The closure of my local video library and what it means for practice management software: adapt or die | Alan FitzGerald | LinkedIn

Around 2001 I attended an accounting seminar where the presenter, David Smith told the accountants present to advise any of their clients wanting to open a DVD store, then at their height of popularity, not to invest; the internet would replace it: he was laughed at.   My local video library, Video Vision, announced recently that it would be closing.  An overwhelming driving force behind it closing was the increase of internet streaming - exactly what was predicted in that seminar 15 years ago.

I attend conferences either out of curiosity or where I am requested to by a client, so I'm not a mouthpiece for Xero, Intuit, Sage etc.  This week happened to be Xero in Melbourne, in one session, practice management was showcased; the functionality which was a (very) expensive add on when I was selling practice management in the mid 2000s is now included for free in a system that is, well, free and it was delivered by the presenter in a 'oh by the way we have this functionality and this is how you use it' matter of fact way and not with any hoopla!  Whether or not he appreciated the enormity of this, it wasn't lost on some of my old clients in the audience currently spending upwards of $40,000 per annum shaking their heads; the smaller firms had access to better technology than they did.
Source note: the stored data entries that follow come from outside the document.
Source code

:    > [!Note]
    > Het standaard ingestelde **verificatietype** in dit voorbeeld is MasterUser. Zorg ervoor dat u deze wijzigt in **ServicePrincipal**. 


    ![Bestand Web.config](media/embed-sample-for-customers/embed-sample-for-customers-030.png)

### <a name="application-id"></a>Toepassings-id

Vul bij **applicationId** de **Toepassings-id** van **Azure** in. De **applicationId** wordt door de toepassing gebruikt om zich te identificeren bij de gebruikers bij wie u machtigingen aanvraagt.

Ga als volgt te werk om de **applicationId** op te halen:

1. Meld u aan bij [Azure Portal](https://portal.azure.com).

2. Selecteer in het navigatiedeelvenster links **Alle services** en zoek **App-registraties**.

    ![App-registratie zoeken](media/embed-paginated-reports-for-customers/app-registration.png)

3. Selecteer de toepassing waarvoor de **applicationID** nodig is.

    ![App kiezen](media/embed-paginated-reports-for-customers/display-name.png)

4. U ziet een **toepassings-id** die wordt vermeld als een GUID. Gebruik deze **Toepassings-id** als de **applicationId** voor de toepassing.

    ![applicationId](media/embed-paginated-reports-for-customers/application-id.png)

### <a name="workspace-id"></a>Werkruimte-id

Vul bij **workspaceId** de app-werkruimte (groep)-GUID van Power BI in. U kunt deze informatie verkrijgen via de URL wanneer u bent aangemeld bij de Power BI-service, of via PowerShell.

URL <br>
The concern still remains about the ability of cloud providers to scale up to user numbers typical of large firms. The pitch from what I could gather is aimed at the 20 seat and below market, but this is only matter of time. The current major providers, Reckon & MYOB in particular, are on notice; the old mantra of evolution not revolution no longer applies they need to act fast or end up like Video Vision - in the annals of history;  This has now become a transactional business and not one based on relationships.

Tea leaves and chicken guts are the worst predictors; it was once said that those without knowledge predict and those with knowledge don't. It's not hard to see what the future holds though, and beyond what it means for firms.